Monday, July 16, 2007

Emergency Happy Thoughts (EHT strategy paper)

The only, I will use the word problem, but its not really a problem..anyway..The only problem with going away and finding some peace for your soul and for your mind to defrag* is that you also have a lot time to think and evaluate your life. Well, then again, that is the point. The way to defrag is to sift through thoughts and experiences and organize them into little box folders in your brain, methodically punching holes and placing the pages in ring binders, putting headers like ‘don’t do THAT again’ or ‘Emergency Happy Thoughts’ on the outside for easy referencing.

Okay, yeah yeah I know..this isn’t how its done, but I like to think that this is the way my mind does it (because I am so OC when it comes to notes and periodicals)..

Anyway…

My day is full, every day. I wake at 6:40 which is no easy feat for me and am ready by 7:05 every day. I ride down the escarpment to my office, the beautiful morning ride takes about half an hour. On the way down while watching the scenery which differs daily (more mist, less mist, more green, less green, more blue sky today, dark moody sky tomorrow) while talking to Marcel on whatever the topic of the morning is (today it was about diving and holidays). Eat breakfast at the office and start work at 8. Work til 12 (with some surfing breaks, obviously), lunch at 12 either at RNT, the French camp, or here at the office with the local staff. (ahh, the food, yet another blog entry waiting to happen), then lunch break for half an hour of sitting around chatting and checking email. I should end work at 5 but I usually work til about 5:30, or whenever Marcel asks if I am ready to go and play badminton. We play badminton until I see the futsal people show up and then I ditch Marcel to go play futsal with boys who are now finally accepting me as a boy (I now get shoved and kicked in the shins like any other player), then go back to Marcel to have a last round of badminton. Then we end this all around 8 or so, then dinner, either at the EM-1 camp, RNT or the Vietnam Road down here in Gnommalath. Or sometimes we go up a little early, back to Nakai and get dropped off at the Environment complex to eat with the other E&S staff, then walk back to our camp..half an hour walk. Again, walking, not one of my finer qualities!

OBJECTIVE. According to the blog post, what time does the writer wake up? Rely only on the blog post for your answer.

Bounding box entries.
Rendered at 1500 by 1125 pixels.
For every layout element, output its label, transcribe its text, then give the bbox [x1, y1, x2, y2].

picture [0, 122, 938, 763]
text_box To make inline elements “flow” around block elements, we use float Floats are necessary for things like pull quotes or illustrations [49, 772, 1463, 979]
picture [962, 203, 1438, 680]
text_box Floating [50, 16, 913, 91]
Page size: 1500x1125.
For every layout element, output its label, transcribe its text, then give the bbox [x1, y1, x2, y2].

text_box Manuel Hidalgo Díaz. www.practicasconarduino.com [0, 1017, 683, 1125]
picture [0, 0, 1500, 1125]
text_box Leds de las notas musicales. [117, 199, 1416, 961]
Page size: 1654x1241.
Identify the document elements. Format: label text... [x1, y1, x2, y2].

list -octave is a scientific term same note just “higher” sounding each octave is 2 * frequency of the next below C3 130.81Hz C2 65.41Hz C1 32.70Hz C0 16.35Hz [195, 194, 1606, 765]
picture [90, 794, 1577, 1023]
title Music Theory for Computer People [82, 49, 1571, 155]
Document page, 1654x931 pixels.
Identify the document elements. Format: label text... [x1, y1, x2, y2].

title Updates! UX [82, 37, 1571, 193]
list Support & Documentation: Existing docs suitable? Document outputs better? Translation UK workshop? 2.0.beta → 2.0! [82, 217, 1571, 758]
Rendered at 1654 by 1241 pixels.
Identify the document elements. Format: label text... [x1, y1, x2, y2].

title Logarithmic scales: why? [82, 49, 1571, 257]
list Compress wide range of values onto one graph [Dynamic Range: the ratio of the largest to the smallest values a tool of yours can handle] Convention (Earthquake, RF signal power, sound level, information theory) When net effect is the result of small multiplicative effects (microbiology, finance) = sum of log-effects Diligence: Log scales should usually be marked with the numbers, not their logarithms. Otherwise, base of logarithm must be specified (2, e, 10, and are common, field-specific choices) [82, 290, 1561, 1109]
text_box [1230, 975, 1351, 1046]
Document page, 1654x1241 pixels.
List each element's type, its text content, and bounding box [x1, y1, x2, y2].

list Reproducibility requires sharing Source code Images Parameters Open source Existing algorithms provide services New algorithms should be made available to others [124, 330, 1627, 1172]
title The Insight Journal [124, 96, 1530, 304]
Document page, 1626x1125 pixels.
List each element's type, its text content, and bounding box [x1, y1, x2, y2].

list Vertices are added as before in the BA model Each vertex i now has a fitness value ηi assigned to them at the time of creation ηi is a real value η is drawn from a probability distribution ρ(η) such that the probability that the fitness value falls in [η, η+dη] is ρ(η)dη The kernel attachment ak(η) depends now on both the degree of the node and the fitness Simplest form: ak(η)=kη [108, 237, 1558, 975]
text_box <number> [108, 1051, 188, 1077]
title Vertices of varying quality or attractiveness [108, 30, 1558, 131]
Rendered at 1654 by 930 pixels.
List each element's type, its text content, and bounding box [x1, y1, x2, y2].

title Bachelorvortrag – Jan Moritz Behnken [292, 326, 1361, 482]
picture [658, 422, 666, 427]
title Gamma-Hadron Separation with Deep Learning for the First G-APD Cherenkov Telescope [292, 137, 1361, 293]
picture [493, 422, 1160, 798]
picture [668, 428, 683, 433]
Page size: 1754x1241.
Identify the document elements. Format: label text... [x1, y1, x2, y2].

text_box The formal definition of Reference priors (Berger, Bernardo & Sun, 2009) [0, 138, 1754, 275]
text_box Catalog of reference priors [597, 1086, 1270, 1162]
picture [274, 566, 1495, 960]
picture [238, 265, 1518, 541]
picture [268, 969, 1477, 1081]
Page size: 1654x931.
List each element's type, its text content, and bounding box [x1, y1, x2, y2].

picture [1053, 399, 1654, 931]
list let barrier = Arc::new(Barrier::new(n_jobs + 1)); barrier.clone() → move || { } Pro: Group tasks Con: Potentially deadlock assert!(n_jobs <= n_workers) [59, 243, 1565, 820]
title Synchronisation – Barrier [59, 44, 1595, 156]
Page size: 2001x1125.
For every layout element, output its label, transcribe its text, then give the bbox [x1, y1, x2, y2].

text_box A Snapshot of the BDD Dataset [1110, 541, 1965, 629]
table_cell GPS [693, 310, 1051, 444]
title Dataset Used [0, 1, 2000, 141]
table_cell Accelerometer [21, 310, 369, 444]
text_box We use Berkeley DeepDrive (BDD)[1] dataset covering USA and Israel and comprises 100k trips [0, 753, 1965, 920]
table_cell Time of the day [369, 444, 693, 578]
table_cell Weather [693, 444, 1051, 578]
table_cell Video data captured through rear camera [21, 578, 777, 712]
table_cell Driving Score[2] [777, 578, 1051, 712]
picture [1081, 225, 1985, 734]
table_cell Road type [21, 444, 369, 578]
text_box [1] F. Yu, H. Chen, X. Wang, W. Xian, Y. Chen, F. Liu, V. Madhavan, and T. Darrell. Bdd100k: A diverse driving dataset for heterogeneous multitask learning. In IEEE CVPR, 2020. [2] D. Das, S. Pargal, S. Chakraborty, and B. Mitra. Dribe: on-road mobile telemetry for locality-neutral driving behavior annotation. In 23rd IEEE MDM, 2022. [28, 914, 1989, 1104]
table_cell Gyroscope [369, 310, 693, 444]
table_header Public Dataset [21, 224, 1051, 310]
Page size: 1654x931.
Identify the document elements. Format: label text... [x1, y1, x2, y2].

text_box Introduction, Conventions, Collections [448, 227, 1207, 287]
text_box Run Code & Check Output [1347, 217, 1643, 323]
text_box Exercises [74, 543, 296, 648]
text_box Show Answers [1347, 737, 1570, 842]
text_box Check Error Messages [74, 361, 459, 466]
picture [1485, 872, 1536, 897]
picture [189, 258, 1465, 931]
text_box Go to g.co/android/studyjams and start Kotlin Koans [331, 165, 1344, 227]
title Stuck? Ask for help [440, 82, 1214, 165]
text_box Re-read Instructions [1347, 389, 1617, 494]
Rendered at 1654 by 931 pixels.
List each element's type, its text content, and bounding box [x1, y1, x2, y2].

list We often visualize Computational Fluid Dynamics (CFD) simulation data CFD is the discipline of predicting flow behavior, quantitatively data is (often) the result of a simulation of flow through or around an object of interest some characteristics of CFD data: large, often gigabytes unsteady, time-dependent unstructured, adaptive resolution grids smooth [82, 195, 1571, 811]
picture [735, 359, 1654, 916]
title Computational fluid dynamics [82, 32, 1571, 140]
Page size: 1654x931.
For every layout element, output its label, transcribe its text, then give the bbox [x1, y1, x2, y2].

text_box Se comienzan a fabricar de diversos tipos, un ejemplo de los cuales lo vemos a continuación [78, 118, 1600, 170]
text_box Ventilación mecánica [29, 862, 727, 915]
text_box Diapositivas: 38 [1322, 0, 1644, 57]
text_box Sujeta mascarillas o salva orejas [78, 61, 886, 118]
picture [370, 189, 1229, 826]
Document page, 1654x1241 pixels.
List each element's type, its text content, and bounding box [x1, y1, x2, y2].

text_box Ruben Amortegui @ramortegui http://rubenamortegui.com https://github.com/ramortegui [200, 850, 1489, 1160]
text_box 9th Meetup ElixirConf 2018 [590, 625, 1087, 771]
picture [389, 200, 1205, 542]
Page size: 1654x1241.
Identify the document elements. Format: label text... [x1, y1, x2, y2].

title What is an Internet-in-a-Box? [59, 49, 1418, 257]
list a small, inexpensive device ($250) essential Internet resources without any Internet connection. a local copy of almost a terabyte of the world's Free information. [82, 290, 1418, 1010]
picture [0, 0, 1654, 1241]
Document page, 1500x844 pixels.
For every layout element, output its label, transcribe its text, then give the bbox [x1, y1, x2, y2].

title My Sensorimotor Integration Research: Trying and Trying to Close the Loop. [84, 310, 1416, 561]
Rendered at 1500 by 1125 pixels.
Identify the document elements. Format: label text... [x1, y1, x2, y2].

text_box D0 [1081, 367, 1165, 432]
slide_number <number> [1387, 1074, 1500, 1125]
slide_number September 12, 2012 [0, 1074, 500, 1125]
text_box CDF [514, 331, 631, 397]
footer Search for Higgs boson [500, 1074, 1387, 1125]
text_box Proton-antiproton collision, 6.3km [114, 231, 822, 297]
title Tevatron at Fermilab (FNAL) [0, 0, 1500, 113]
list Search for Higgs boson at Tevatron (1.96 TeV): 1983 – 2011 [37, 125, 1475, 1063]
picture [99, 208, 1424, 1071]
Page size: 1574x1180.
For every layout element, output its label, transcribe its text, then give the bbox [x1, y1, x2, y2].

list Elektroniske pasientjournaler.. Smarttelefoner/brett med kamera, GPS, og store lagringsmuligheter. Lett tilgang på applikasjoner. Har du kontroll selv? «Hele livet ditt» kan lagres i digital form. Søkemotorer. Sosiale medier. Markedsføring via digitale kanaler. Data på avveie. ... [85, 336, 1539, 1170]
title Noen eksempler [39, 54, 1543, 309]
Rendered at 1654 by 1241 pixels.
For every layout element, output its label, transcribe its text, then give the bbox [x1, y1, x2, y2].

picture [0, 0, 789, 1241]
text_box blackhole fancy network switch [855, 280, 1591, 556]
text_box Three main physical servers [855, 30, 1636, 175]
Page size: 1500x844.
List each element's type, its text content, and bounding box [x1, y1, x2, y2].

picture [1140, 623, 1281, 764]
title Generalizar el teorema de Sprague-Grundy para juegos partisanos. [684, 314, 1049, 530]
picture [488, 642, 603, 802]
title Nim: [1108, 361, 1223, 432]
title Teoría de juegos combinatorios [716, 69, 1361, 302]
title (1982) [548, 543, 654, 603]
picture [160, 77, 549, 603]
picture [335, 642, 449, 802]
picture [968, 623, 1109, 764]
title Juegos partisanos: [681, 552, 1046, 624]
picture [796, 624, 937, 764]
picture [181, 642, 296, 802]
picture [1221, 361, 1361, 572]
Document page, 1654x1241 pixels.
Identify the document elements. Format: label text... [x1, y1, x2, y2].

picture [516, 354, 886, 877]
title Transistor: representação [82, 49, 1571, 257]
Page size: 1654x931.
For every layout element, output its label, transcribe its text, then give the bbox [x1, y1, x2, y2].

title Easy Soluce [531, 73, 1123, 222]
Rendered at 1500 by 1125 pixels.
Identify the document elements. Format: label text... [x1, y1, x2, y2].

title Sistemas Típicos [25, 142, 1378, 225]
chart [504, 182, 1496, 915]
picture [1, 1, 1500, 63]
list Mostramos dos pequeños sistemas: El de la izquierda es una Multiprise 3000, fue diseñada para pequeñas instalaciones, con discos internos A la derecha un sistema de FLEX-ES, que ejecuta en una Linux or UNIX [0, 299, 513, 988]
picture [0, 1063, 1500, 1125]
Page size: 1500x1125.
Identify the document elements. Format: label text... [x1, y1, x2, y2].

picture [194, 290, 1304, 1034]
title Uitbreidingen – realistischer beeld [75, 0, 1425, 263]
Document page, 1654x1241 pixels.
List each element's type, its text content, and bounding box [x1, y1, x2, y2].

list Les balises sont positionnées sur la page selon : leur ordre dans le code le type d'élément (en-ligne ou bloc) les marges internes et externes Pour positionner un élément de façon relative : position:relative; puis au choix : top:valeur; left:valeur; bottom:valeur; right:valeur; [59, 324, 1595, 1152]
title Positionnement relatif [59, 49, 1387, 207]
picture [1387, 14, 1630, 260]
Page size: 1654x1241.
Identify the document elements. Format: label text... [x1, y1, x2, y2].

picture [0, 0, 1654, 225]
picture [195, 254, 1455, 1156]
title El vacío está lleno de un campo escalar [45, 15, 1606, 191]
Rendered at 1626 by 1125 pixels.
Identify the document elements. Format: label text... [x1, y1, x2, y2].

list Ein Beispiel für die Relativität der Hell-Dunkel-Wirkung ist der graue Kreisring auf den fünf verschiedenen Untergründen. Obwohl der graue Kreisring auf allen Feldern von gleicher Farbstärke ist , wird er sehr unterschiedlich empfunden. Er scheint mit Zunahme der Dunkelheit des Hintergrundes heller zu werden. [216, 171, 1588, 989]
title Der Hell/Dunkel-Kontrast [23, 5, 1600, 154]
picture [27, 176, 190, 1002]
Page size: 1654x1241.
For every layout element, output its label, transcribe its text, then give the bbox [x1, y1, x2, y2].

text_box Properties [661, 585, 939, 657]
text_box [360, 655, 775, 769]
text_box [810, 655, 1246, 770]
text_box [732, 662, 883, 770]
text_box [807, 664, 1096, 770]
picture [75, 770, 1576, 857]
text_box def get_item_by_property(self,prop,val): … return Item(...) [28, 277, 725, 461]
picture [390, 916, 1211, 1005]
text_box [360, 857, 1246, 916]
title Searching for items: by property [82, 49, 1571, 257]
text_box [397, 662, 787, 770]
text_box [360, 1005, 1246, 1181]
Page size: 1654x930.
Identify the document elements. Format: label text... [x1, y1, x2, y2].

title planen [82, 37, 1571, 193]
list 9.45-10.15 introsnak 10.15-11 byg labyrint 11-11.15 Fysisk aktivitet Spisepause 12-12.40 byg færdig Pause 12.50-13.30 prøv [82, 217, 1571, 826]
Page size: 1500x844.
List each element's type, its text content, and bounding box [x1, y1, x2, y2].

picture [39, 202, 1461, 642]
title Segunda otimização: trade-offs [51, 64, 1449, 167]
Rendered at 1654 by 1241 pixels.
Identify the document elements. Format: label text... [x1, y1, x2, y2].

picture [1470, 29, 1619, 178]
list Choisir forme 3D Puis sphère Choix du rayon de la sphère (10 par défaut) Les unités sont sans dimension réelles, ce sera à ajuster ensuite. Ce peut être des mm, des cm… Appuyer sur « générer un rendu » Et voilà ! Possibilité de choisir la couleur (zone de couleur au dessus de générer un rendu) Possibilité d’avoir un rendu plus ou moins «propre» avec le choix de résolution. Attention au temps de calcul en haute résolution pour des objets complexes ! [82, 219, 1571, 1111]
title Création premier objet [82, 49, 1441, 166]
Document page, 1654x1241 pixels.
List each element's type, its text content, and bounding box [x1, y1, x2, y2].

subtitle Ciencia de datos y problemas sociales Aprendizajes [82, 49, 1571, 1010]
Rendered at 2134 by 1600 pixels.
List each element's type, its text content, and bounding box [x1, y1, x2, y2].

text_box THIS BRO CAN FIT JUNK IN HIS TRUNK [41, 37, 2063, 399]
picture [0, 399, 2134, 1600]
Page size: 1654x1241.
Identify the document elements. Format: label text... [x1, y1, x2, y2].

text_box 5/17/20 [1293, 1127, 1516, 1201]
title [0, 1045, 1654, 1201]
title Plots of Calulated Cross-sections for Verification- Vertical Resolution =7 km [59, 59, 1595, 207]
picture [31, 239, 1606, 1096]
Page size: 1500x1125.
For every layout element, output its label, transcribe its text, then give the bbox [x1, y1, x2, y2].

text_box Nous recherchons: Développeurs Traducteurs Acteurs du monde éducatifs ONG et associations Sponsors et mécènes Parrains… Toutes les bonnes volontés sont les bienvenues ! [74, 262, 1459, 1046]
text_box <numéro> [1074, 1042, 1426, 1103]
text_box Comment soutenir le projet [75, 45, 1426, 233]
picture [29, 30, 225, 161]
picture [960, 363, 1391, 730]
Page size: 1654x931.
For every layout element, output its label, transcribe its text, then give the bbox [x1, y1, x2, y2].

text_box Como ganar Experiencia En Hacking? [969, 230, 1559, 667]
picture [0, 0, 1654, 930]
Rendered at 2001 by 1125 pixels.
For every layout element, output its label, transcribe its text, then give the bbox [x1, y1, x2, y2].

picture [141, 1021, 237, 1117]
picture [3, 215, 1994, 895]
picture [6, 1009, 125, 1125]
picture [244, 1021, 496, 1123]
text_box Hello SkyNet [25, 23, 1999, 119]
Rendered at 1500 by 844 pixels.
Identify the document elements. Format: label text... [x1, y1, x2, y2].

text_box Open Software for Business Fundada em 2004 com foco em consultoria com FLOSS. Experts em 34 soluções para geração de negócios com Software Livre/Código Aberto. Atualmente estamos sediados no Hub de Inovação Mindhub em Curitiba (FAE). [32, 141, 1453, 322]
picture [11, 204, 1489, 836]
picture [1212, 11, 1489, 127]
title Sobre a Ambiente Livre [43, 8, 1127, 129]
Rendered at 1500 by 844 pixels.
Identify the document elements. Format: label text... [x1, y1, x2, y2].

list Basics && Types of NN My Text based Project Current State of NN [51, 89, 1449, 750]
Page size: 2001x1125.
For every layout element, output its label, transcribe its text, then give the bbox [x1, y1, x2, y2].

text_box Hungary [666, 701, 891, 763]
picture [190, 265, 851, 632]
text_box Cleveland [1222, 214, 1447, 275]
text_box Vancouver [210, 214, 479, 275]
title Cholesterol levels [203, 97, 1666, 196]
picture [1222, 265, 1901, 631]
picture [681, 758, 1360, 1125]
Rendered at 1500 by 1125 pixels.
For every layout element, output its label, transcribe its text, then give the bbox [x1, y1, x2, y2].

RESPONSE TO THE EXERCISE. 6:40